Boobs don't become intelligent by working on projects outside of their "expertise". Or, as I would put it, virtually all of Amtrak management are a shining examples of the Peter Principle. On the other hand, to give them credit, they have proved that if Darwin's theories about the survival of the fittest was applied to railroad operations, he would today be thrown out of the scientific community as a charlatan.


----------



## jis (Oct 24, 2021)

Actually Darwin’s theory applies perfectly to railroads. The question is what the natural selection criteria are in the environment. They are not the ones we would like, but that does not make them unnatural in that environment


----------



## IndyLions (Oct 26, 2021)

They run fiber optic lines along rail lines all the time - you could run a transmission line for cellular service along the right of way. Then trees/tunnels/etc. have no impact on the availability of signal. Of course, as long as private companies own the rail infrastructure (not to mention the disaster that is our fractured cellular infrastructure), there is no incentive for it to ever happen.


----------



## jis (Oct 26, 2021)

IndyLions said:


> They run fiber optic lines along rail lines all the time - you could run a transmission line for cellular service along the right of way. Then trees/tunnels/etc. have no impact on the availability of signal. Of course, as long as private companies own the rail infrastructure (not to mention the disaster that is our fractured cellular infrastructure), there is no incentive for it to ever happen.


This is exactly what they have done all over Europe, and you are exactly right as to why we cannot manage to do any such thing.


----------



## Nick Farr (Oct 26, 2021)

west point said:


> Maybe the tree problem can be mitigated by multiple antennas on different cars ? If antennas are automatically steerable that might mitigate the cell phone reception problem ?



Starlink only just applied for FCC clearance to operate on moving vehicles. The tech probably exists, but is a long ways away.

European rail internet coverage is not a fair comparison with US LD routes. There is no stretch in Europe such as the one between, say, Salt Lake and Reno. 

It is possible to provide internet coverage in those areas--but the cost would not correspond to the benefit. 

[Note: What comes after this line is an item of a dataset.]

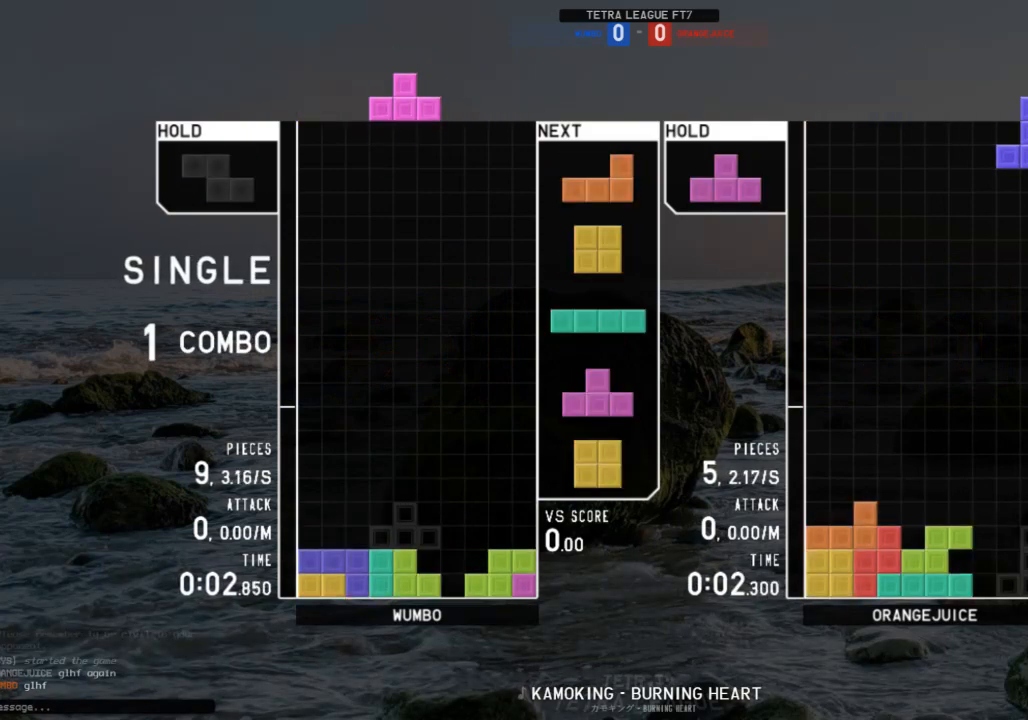
{"keys": ["left", "x"], "events": [[33, "right", "down"], [100, "z", "down"], [133, "right", "up"], [200, "z", "up"], [233, "right", "down"], [267, "right", "up"], [267, "z", "down"], [367, "z", "up"], [433, "down", "down"], [467, "down", "up"], [467, "left", "down"], [500, "x", "down"]]}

Maybe, instead, why don't we preserve these stretches on the LD network as internet-free zones?


----------



## Cal (Oct 26, 2021)

Nick Farr said:


> Starlink only just applied for FCC clearance to operate on moving vehicles. The tech probably exists, but is a long ways away.
> 
> European rail internet coverage is not a fair comparison with US LD routes. There is no stretch in Europe such as the one between, say, Salt Lake and Reno.
> 
> ...


If we want Amtrak to appeal to more people, I think wifi is a great start. Personally I could go without, but I feel it’d make it easier for people to say yes to trying Amtrak


----------